Brendon Wickham August 28, 2010 at 2:25 pm

We’re 2 years into a 10 year National Ehealth Strategy (building on lessons learned and systems developed from previous efforts such as HealthConnect).

NeHTA, clinicians, vendors, health departments, public and private hospitals, industry bodies, health consumers and academics are all involved.

Some things are now moving into place such as interoperable secure messaging (of which one component, the SMD specification published by Standards Australia, is in use in NT and being incorporated into other products across Australia), identification (HI Service – now live, interface specifications in development) and safe medication identification (AMT – now live at Box Hill Hospital). Also, NeHTA is working on the adoption of national specifications of critical healthcare processes such as continuity of care by working with the state systems to bring about alignment.

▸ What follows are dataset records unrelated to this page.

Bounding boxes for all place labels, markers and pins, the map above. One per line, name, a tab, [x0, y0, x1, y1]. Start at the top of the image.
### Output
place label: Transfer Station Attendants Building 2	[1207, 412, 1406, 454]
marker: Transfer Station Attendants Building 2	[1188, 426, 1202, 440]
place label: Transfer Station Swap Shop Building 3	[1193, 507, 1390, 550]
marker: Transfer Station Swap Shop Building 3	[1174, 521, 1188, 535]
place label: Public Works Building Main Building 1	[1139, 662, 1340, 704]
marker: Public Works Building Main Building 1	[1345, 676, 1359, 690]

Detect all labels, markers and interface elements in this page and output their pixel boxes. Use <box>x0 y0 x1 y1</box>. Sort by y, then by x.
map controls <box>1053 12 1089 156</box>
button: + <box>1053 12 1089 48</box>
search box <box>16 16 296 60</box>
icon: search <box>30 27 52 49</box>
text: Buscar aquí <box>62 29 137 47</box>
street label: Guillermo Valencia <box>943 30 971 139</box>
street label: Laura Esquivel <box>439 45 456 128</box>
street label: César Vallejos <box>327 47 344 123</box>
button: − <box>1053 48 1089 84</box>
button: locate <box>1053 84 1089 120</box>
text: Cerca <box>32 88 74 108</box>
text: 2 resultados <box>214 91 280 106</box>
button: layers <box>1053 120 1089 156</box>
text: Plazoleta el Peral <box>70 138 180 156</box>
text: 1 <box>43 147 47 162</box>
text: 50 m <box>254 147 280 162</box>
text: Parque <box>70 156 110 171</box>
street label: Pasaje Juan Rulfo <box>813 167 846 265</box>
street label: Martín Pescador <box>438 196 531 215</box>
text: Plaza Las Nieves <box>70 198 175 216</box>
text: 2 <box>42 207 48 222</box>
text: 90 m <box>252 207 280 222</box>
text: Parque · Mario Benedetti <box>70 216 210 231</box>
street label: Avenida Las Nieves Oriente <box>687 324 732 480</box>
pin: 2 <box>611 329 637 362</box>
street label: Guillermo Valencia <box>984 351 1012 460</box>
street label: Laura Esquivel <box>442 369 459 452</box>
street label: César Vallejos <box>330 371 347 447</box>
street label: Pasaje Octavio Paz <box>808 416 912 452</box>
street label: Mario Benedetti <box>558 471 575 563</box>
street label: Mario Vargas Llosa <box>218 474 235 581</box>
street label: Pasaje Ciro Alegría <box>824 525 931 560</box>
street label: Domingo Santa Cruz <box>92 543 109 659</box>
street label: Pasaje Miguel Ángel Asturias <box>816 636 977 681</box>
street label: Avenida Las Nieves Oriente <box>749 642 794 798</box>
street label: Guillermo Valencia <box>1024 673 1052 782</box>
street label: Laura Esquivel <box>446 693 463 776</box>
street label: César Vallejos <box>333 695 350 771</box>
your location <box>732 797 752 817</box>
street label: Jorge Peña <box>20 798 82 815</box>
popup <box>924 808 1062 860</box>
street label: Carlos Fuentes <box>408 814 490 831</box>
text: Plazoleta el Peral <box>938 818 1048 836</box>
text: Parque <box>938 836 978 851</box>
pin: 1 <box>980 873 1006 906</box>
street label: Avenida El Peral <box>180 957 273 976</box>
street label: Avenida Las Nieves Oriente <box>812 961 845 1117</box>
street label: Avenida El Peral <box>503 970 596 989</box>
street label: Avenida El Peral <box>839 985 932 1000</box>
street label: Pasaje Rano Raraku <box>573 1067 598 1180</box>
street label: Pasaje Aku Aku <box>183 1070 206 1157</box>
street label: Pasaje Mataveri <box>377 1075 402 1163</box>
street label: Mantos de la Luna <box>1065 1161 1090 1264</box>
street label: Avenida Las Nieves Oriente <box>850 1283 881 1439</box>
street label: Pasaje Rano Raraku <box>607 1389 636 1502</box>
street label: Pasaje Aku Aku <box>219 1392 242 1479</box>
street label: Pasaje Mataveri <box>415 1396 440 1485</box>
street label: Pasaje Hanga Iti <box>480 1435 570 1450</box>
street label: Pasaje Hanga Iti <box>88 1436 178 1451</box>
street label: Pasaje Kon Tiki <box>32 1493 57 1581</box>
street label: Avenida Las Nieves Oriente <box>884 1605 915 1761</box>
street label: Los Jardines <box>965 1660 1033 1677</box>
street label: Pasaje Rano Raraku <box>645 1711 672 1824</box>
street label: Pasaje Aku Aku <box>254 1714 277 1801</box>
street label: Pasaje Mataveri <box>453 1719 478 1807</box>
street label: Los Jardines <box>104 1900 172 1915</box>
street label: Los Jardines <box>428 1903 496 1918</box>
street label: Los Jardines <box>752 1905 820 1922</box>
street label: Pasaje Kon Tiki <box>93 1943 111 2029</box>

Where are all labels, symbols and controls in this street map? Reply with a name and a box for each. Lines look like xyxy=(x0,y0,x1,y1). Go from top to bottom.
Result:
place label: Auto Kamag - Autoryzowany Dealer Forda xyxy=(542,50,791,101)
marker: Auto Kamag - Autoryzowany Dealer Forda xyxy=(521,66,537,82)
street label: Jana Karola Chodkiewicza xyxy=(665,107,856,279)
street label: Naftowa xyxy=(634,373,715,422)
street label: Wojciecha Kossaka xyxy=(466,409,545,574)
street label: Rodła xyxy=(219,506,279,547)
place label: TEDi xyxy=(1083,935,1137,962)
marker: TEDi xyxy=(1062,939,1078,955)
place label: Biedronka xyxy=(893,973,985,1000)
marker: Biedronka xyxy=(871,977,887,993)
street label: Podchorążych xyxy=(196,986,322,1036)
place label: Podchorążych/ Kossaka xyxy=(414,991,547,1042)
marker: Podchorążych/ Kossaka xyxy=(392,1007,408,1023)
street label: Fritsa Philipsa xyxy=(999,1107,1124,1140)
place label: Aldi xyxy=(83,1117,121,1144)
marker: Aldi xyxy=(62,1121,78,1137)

More info at http://www.nehta.gov.au/about-us/nehta-blueprint. No need to struggle to find out!

Are we seeing improvements to healthcare quality, safety and efficiency from all this effort? Arguably yes in smaller ways, but if we continue to follow the Strategy we’re likely to see ever increasing improvements (e.g. the dramatic impact of the HI Service should it become embedded into practice).

None of the above could have been created overnight. The broad timeline of the Strategy appears to be largely on schedule. It seems some things are going smoother than others, but what else would you expect? None of this is easy (a good reason to get involved and help out, because money, and governments, alone won’t solve the problems).